Hunger is a policy choice. This is what it looks like.

At Lift Urban Portland, the rhythm has changed. What was once on and off is now in constant motion. More people arrive each week looking for groceries to feed their families. More stories of rent hikes, job loss and cut-off benefits. The team does what it can, but the math keeps shifting. What comes in never quite adds up to what is needed.

“We used to serve about 60 folks a day,” said Lift UP Executive Director Stephanie Barr. “Now we’re at 100.”

The demand is staggering. Surging need has pushed the local food pantry in Portland beyond what its current space, staff and supply chains were designed to handle. “We’ve stretched to our maximum capacity and maybe beyond what’s actually sustainable,” Stephanie said. And the pressure is rising again, fueled by federal decisions that are cutting food assistance and weakening the safety net families rely on.

At the heart of these changes is the Republican budget bill, also called H.R. 1 or “One Big Beautiful Bill Act,” a name that feels bitterly ironic to many doing the work on the ground.

The new law adds complex rules and paperwork traps to the Supplemental Nutrition Assistance Program. These cuts will affect 750,000 Oregonians. More than 90,000will lose food assistance entirely or be left without the means for basic groceries. About 62,000 of those affected are older adults and parents of teenagers, now targeted by newly expanded eligibility restrictions. Another 2,900 people — refugees, asylees and others with humanitarian protections — are cut off from the program entirely.

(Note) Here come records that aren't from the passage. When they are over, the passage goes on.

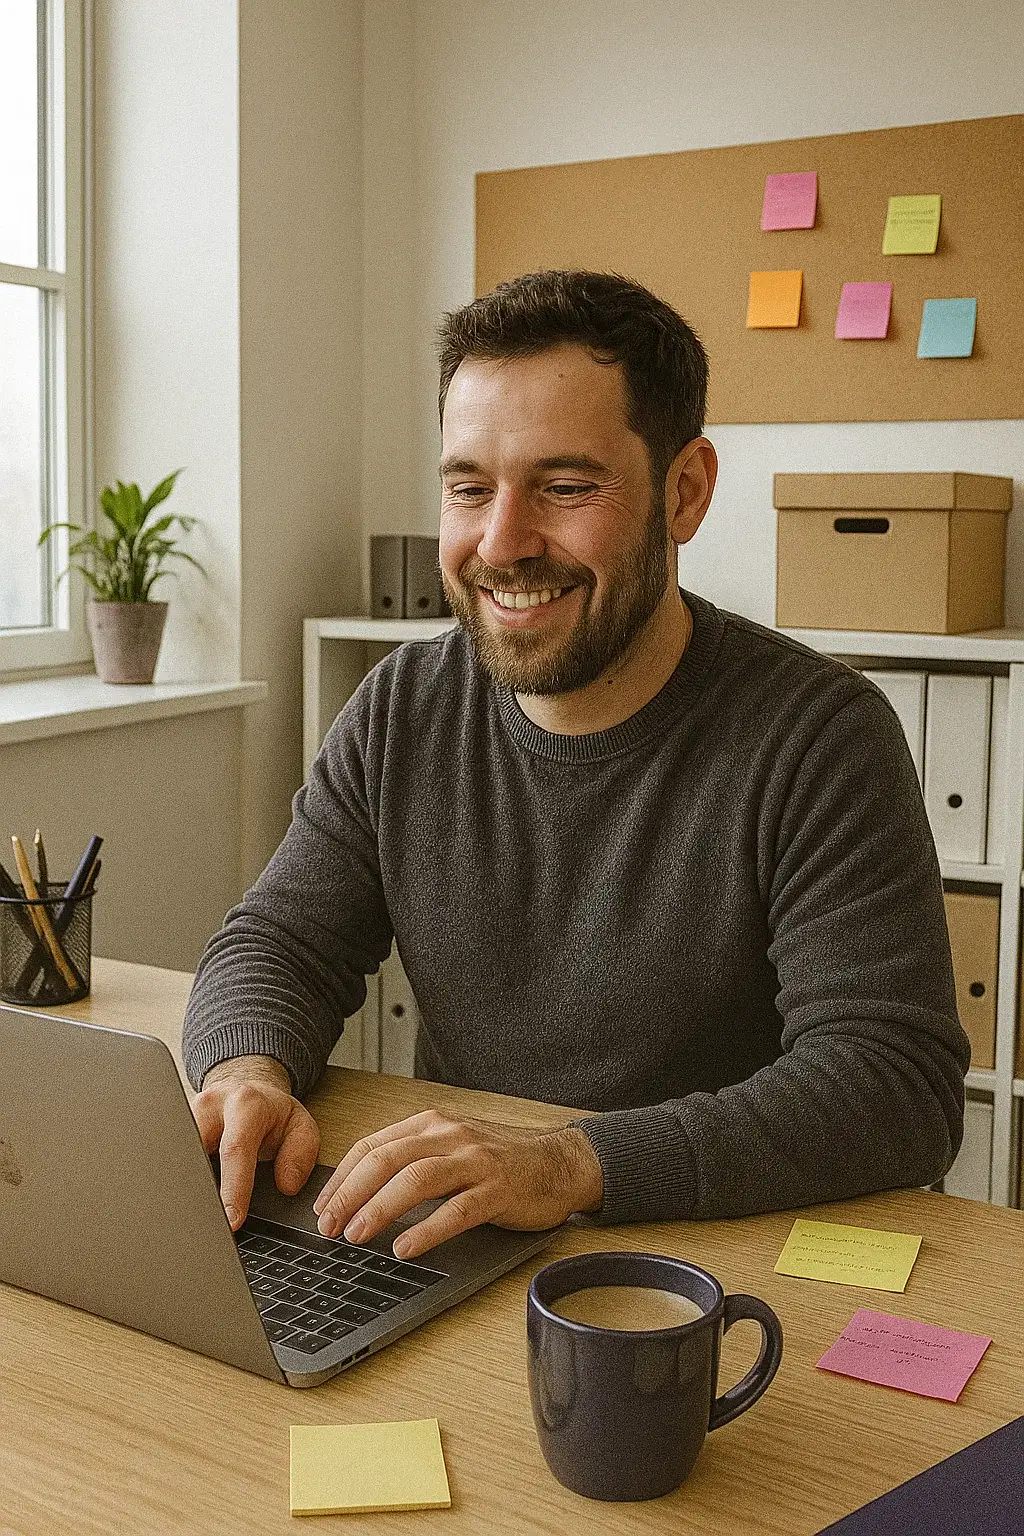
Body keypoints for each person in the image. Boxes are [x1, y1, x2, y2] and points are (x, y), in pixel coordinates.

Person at [183, 270, 968, 1261]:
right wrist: (247, 1072)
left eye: (565, 487)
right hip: (463, 1248)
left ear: (683, 493)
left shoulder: (818, 735)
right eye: (468, 488)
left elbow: (893, 1084)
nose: (501, 543)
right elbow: (280, 942)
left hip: (715, 1264)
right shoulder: (401, 708)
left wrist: (565, 1165)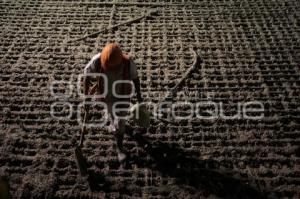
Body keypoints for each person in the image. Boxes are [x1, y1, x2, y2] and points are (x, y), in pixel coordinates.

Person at [83, 43, 143, 162]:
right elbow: (87, 75)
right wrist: (86, 96)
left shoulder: (128, 63)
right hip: (106, 95)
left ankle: (120, 148)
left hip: (122, 95)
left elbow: (135, 79)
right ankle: (114, 123)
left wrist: (139, 97)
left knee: (120, 119)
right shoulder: (97, 60)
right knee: (111, 113)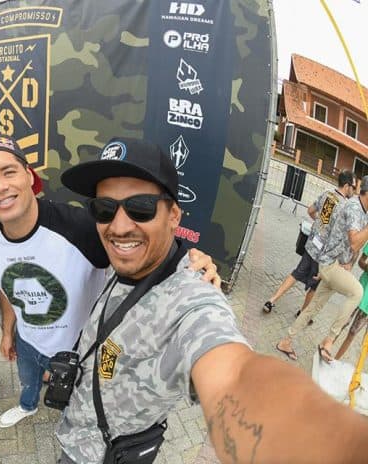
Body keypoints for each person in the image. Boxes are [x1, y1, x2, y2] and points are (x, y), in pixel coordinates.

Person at [52, 138, 368, 464]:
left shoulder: (193, 297)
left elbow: (234, 375)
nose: (118, 227)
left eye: (141, 208)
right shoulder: (122, 254)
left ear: (174, 215)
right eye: (104, 208)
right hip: (73, 434)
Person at [0, 133, 219, 429]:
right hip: (27, 341)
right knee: (28, 383)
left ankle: (70, 423)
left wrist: (189, 264)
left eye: (8, 172)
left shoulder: (83, 227)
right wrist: (8, 332)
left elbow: (144, 255)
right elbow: (7, 288)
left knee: (72, 406)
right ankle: (27, 406)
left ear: (29, 175)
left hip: (78, 353)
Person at [277, 175, 368, 363]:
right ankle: (329, 341)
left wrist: (347, 263)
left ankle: (285, 341)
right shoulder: (354, 208)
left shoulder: (362, 211)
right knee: (357, 292)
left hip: (333, 264)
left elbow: (354, 246)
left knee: (313, 308)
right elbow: (354, 242)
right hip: (330, 264)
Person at [262, 171, 356, 317]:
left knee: (297, 273)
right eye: (353, 186)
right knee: (315, 286)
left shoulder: (327, 194)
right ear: (346, 185)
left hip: (312, 245)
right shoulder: (345, 207)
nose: (354, 190)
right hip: (324, 255)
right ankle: (302, 314)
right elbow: (341, 238)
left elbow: (311, 211)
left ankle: (272, 300)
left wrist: (320, 224)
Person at [335, 241, 368, 360]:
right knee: (340, 324)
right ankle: (325, 350)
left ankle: (335, 361)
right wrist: (367, 267)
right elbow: (361, 261)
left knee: (352, 333)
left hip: (367, 307)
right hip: (359, 292)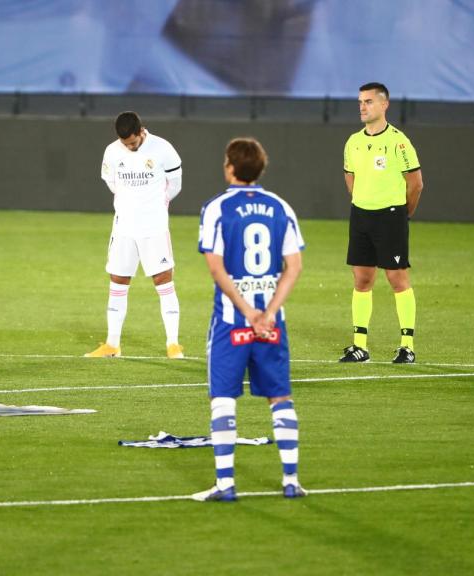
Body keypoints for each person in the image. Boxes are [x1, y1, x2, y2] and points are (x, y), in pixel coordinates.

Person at [192, 137, 306, 502]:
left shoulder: (216, 208)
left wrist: (246, 312)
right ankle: (291, 480)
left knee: (223, 399)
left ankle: (225, 485)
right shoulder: (280, 207)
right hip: (271, 324)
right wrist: (268, 313)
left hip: (231, 322)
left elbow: (216, 267)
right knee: (280, 397)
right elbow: (295, 266)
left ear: (229, 167)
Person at [86, 111, 185, 359]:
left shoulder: (163, 149)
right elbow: (111, 182)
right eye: (125, 143)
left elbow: (175, 184)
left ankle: (173, 344)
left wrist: (157, 204)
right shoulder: (112, 151)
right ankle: (112, 345)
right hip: (124, 227)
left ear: (142, 132)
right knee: (118, 281)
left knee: (163, 281)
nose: (129, 147)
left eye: (132, 142)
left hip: (154, 226)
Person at [339, 82, 423, 364]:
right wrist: (363, 201)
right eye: (360, 102)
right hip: (361, 216)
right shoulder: (353, 142)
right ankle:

“We're seeing more people come to us with acute hunger,” Stephanie said. “They're arriving not having eaten.” As she shared this, her voice caught and her eyes filled with tears. The emotional toll ripples through staff and volunteers too. “This work is already hard. And when you start having to ask what’s the most ethical and dignified way to say we don’t have enough, that’s heartbreaking.

What’s happening at Lift UP is not isolated. Across Oregon, food pantries are seeing longer lines, rising pressure on volunteers and families navigating shrinking support. Oregon Food Bank’s network is feeling the strain, with higher demand and fewer resources.

Oregon Food Bank’s strategic response to this moment includes building stronger ties with local agricultural producers — making sure families have access to fresh, nutrient-dense foods while strengthening Oregon’s food system for the long term. These partnerships are a vital source of hope. They demonstrate how, even in the face of hostile policies, we are finding ways to care for one another and continue to nourish communities.

In the fields of Cornelius, that commitment comes to life at Unger Century Berry Farms. For more than a century, the Unger family has grown berries on this land, and they donate tens of thousands of pounds of fruit to Oregon Food Bank each season.

For Katie Bolton, president of Unger Farms, giving back is simply part of being rooted in place: “We live here. We work here. It’s common sense that we take care of each other.”

Katie recalls the joy of a little girl who lit up when she received a half-flat of strawberries. “Those are the stories you love to see,” she said. “When a child gets that excited about produce, you remember why this matters.

It’s why Oregon Food Bank continues working with pantry leaders like Stephanie, farmers like Katie and thousands of others responding with care and urgency. Whether it is sourcing from local producers, supporting peer food security organizations or distributing fresh produce through networks across the state, the work is moving forward.

None of it is easy. And none of it happens without strong community support. Donors make this possible. By giving generously, they help Oregon Food Bank meet the growing need, strengthen local programs and fuel the movement to build a more just food system — one where everyone in Oregon has access to the food we need.

“This is hard,” Stephanie said. “But we are not giving up. If we wait for someone else to fix this, we will be waiting too long. We are choosing to act. Because food is a human right. And people are counting on us.”